Next Monday, July 27, the University of South Alabama College of Medicine will welcome 74 new medical students, the Class of 2024. Because of COVID-19, their orientation will be a week like no other in the medical school’s history – a mix of presentations on Zoom, small-group meetings in person and virtual social activities to break the ice.
“Beginning medical school can be a difficult transition under the best of circumstances. Starting medical school with orientation that is largely virtual due to COVID-impacted changes will be part of the history for the Class of 2024,” said Kelly Roveda, M.D., associate dean for student affairs at the USA College of Medicine. “These young people have been working for several years to get here, and now ‘here’ may largely be their own living room or kitchen.”

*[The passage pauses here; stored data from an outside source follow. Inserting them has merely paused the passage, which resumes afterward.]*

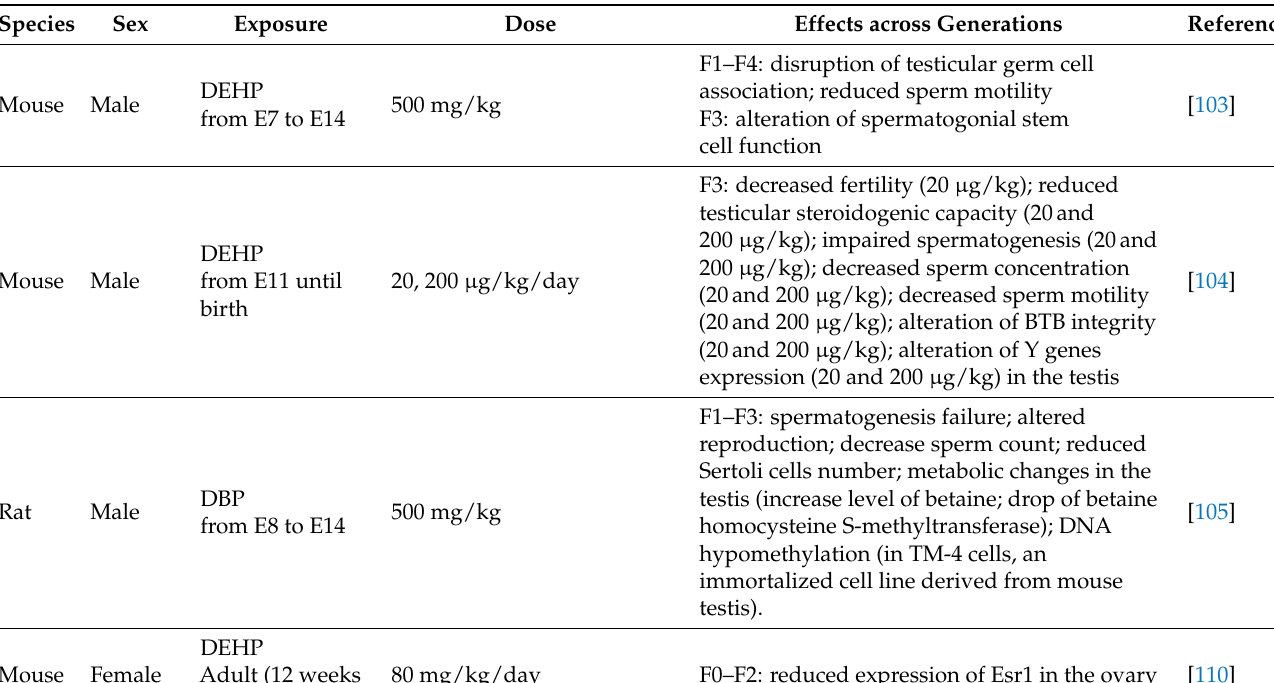
Table 3. Phthalate-induced effects in model animals across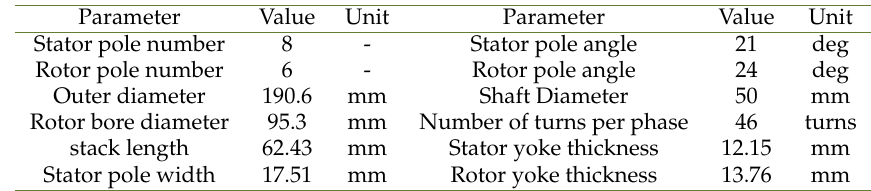
Table 2. Design Parameter values.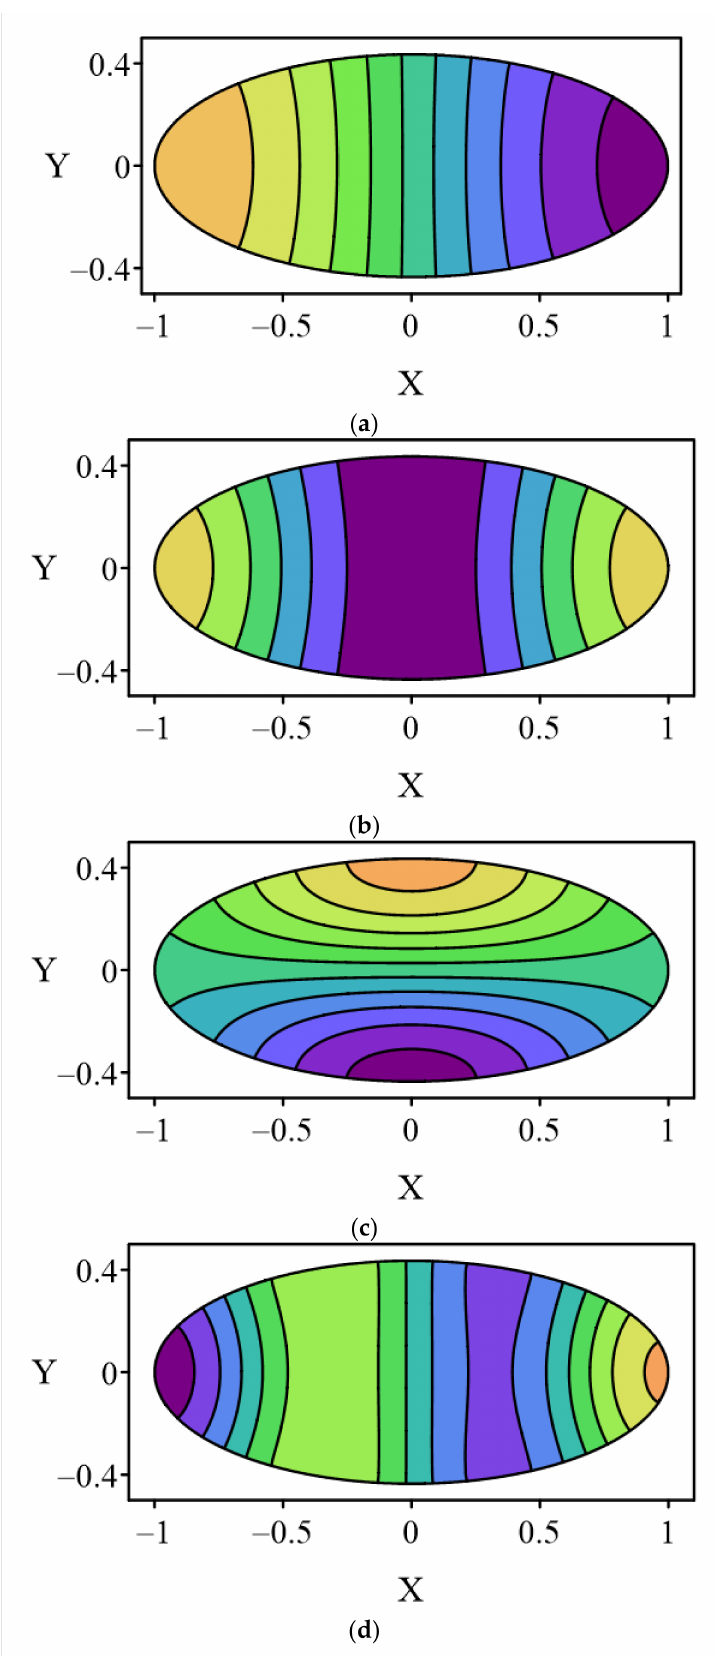
Figure 5. The first four eigenmodes for elliptic waveguide (TE wave): ( a ) k 1 = 1.8766, ( b ) k 2 = 3.4359, ( c ) k 3 = 4.0149, and ( d ) k 4 =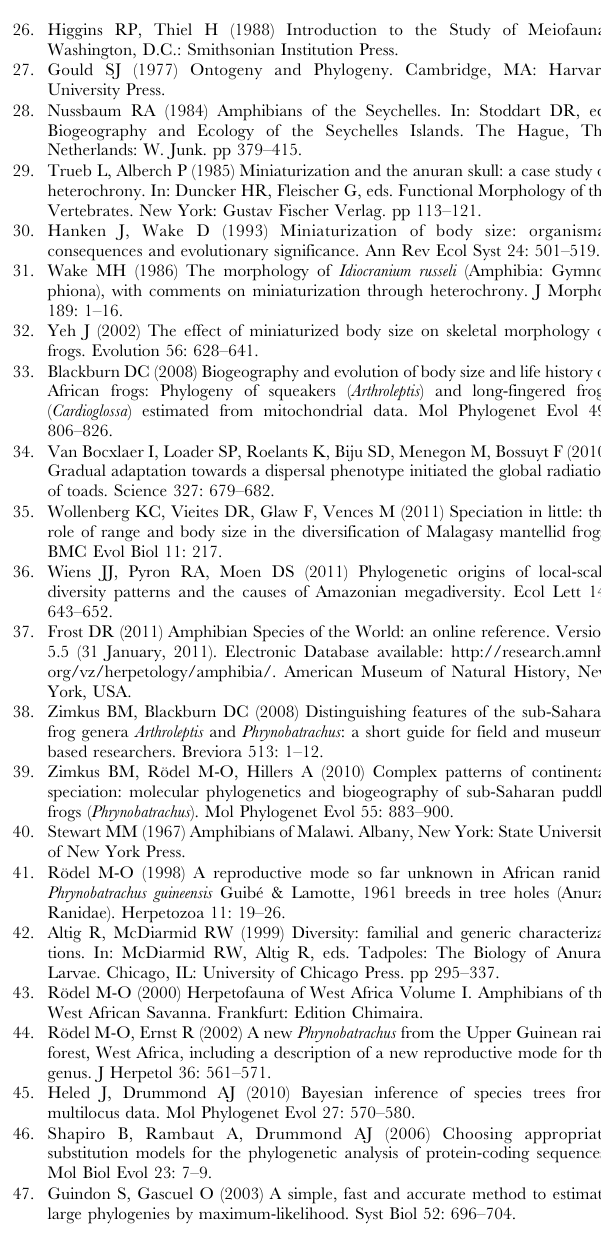
indicates the fraction of trees for which that node is not present; nodes with equivocal reconstructions are indicated in grey. The three major clades of puddle frogs (A–C) are indicated.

Roveda praised the three second-year medical students who, as orientation leaders, worked through the summer to revamp the previous orientation plan. “We have been extraordinarily fortunate that the orientation leaders from the Class of 2023 have risen to the challenge,” she said.
The new plan calls for students to spend half of each day in Zoom sessions to hear a welcome and presentations on subjects ranging study strategies and financial aid to wellness and basic life support training. Students will be on campus only once during the week in small groups for training, photos and a tour, during which they will wear masks and abide by social distancing guidelines.
Orientation leaders Emily Elliot, Claire Cawthon and Kasey Grant Andrews arranged for virtual office hours during which students can join Zoom and immediately connect with an upperclassman. “Several people in the second-year class have stepped up and offered to give out their emails and phone numbers so that the M1s can contact them even into the semester,” Andrews said.
Cawthon created virtual ice breaker activities so that students could get to know one another in the evenings.
“Medical school is hard enough, even in person. Being online is another barrier they will have to overcome,” Andrews said. “We’re trying to find ways to make the transition easier for them.”